Labour’s proposal this time – also a flagship policy mentioned in Jeremy Corbyn’s foreword – is for a National Care Service, committing as follows:

“In its first years, our service will require an additional £3 billion of public funds every year, enough to place a maximum limit on lifetime personal contributions to care costs, raise the asset threshold below which people are entitled to state support, and provide free end of life care. There are different ways the necessary monies can be raised. We will seek consensus on a cross-party basis about how it should be funded, with options including wealth taxes, an employer care contribution or a new social care levy.”

So Labour is proposing to build a state system, funded initially at least in part by capped individual payments. Risks would be pooled not through insurance but through the state. Means testing is not mentioned, meaning that the rich who need care would have the bulk of their assets left untouched (though note that wealth taxes are a possible source of funds for this service).

The Conservatives’ proposal leaves care costs as primarily the individual’s responsibility, with a safety net that no one should be reduced below their last £100,000 of assets.

So who should bear the risk that you might need long term care in the future? It is undoubtedly bad luck to become so infirm. It is not immediately apparent why others should pay for that bad luck if you have the assets to do so yourself, at least at the level that the Conservatives are seeking to set as an asset floor. Paradoxically, Labour’s approach is on the face of it more sympathetic to the asset rich than the Conservatives’.
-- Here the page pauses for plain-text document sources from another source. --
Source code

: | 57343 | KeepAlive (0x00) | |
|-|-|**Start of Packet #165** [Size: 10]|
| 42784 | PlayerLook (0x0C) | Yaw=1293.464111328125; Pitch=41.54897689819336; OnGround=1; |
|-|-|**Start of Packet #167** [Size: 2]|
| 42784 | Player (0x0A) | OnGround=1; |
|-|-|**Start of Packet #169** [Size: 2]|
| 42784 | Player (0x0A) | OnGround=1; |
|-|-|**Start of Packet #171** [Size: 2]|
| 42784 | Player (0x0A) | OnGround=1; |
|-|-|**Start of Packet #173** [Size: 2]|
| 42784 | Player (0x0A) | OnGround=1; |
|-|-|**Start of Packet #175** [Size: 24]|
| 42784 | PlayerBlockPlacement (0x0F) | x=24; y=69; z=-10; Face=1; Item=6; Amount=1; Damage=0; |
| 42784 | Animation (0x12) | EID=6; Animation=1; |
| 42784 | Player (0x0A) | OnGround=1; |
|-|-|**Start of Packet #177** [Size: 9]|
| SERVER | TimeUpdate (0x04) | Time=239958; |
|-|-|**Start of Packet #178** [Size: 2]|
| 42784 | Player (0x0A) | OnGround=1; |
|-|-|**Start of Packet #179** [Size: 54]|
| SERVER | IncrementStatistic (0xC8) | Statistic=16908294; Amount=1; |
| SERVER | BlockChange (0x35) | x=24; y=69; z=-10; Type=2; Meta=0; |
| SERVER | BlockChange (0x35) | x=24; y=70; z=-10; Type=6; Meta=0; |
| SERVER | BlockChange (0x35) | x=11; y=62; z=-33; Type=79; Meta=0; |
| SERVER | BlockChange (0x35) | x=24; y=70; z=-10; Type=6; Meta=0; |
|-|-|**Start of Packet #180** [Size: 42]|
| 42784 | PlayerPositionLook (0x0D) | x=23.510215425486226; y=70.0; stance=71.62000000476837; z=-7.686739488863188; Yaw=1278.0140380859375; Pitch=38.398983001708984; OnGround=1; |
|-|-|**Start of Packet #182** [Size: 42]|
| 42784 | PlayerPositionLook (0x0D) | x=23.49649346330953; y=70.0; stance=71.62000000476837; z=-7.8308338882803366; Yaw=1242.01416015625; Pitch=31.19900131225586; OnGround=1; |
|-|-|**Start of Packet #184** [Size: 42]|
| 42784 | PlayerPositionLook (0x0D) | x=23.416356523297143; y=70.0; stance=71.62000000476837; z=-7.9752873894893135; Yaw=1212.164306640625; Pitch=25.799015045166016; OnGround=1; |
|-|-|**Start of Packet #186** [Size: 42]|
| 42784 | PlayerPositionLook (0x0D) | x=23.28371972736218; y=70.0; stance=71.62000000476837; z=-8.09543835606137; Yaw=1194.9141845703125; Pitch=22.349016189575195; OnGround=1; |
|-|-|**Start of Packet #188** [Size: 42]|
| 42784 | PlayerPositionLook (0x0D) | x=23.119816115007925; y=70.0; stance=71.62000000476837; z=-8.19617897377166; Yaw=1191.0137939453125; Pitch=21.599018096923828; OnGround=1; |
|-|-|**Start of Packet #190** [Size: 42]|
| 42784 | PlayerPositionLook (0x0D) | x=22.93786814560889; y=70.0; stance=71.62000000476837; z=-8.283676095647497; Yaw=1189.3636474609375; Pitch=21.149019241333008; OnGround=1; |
The IFS has criticised Conservative policy because it makes no attempt to deal with the fundamental challenge of social care funding, advocating an insurance model or a social insurance model. The IFS is wrong about this. It presupposes that the question is an insurance problem. But there is no evidence that the public wants the level of insurance that the IFS deems appropriate: as I’ve noted above, insurers haven’t found enough interest in this as an idea. We don’t make drivers buy comprehensive car insurance. Should we make people buy comprehensive care insurance?

What of the politics of all this? The following groups will be concerned about the Conservatives’ policy: the elderly with assets of considerably more than £100,000 who wish to leave their property to their children; the expectant children of the elderly with assets of considerably more than £100,000; and those who think that in due course they might be in one or other of the first two groups.

These are not small groups. Many in their 50s or above will fall into them, especially in southern England. Those with elderly relatives who live in and around London will be especially interested in this. It has to be noted that this is a group who carry particular clout in the media.

Meanwhile, however, what Leona Helmsley would have called the little people will be baffled at the fuss. Many of these are considering voting Conservative for the first time and may well regard this as a cue that Theresa May is drawing up policy for them rather than for the affluent. This group is more likely to be worried about the government messing around with winter fuel allowance.

It’s also worth noting that with its headline “At last, a PM not afraid to be honest with you” the Daily Mail has captured the mood of many in relation to this policy, including quite a few non-Conservatives. Those non-Conservatives probably won’t change their votes over this but not everyone is as mercenary about this as might be thought.

It is likely that as a result of this policy the Conservatives will see an appreciable drop in support among the wealthier, particularly in southern England. If, however, the grafters north of the Severn-Wash line are given a further tug in the direction of a Conservative vote, Theresa May will probably regard that as a reasonable trade-off. Some votes are worth more than others. Right now, working class votes in northern constituencies are gold dust.